Un terrible drame ferroviaire a secoué l'Espagne le dimanche 18 janvier. Deux trains se sont violemment heurtés après avoir déraillé en Andalousie, causant la mort d'au moins 40 personnes et blessant plus d'une centaine d'autres.
Ce jour-là, un train à grande vitesse de la société Iryo a quitté les rails à Adamuz, dans la province de Cordoue, et collided avec deux wagons d'un train Alvia circulant en sens inverse. D'après le journal espagnol El Pais, le bilan se chiffre à au moins 40 morts et plus de 120 blessés, dont 43 sont toujours hospitalisés, 12 d'entre eux dans un état critique.
À 13h, depuis Adamuz, le Premier ministre espagnol Pedro Sanchez a annoncé un deuil national de trois jours, promettant "une transparence totale" sur les circonstances de cette catastrophe. "Nous allons découvrir la vérité et communiquerons les résultats de l'enquête à l'opinion publique", a-t-il déclaré, soulignant que cela représente "un jour de douleur pour l'Espagne" avec des minutes de silence observées dans tout le pays.
Des mystères entachent l'accident
Le maire d’Adamuz, Rafael Moreno, est arrivé en premier sur les lieux, horrifié par les scènes de destruction. Il a relaté avoir vu des corps éparpillés sur plusieurs mètres. La circulation des trains entre Madrid et l’Andalousie a été suspendue, ce qui a renforcé l'urgence de l'enquête. Le président de Renfe, Álvaro Fernández Heredia, a indiqué sur une radio nationale que "l'erreur humaine semble pratiquement exclue". De son côté, Iryo a certifié que la vitesse du train au moment de l'accident n’était pas excessive.
Selon des informations rapportées par l'agence de presse espagnole EFE, le train Iryo impliqué avait été inspecté quatre jours avant le drame, et il a été fabriqué en 2022. La société a également exprimé sa pleine coopération avec la commission indépendante chargée de l'enquête.
Pour Álvaro Fernández Heredia, il s'agit d'un incident survenu dans des circonstances étranges, ajoutant que "le pire que nous puissions faire est de spéculer". Il est probable qu’il faudra plusieurs jours pour obtenir des réponses définitives sur les causes de cette tragédie.

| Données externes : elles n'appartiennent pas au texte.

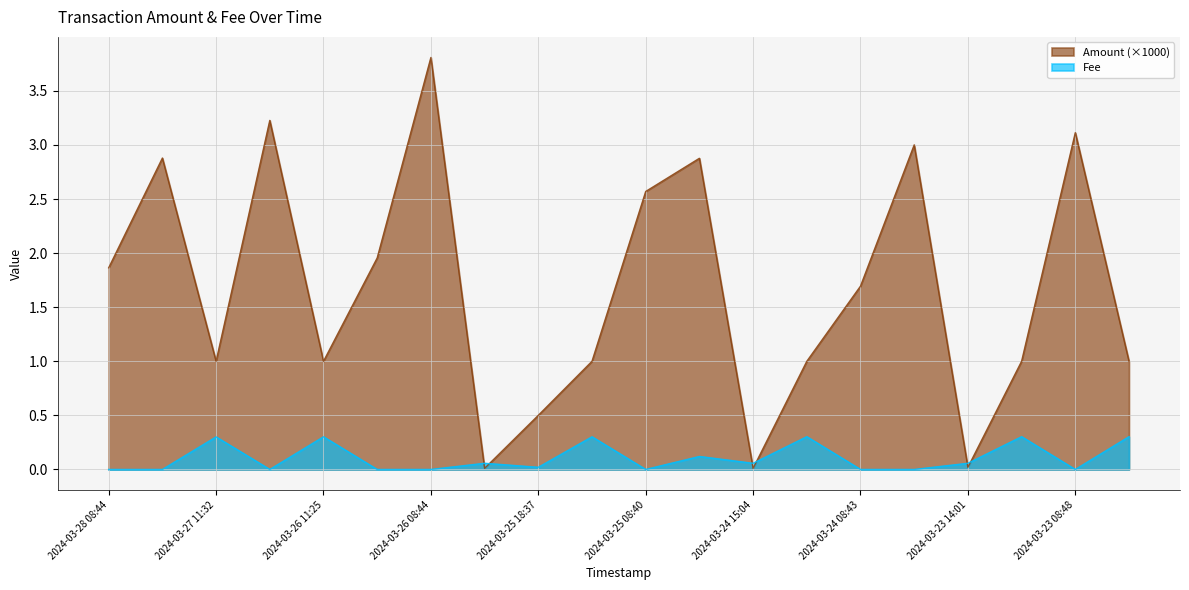

Where is the first local minimum for Amount?

2024-03-27 11:32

Récits de soutien international
Peu après l'accident, la famille royale espagnole a partagé ses plus sincères condoléances sur les réseaux sociaux, adressant également ses vœux de prompt rétablissement aux blessés. Emmanuel Macron a évoqué sur Twitter cette "tragédie ferroviaire", affirmant que la France se tenait aux côtés de l'Espagne dans ce moment difficile. De son côté, la présidente du Conseil des ministres italien, Giorgia Meloni, a exprimé sa profonde tristesse et sa solidarité avec le peuple espagnol face à cette tragédie.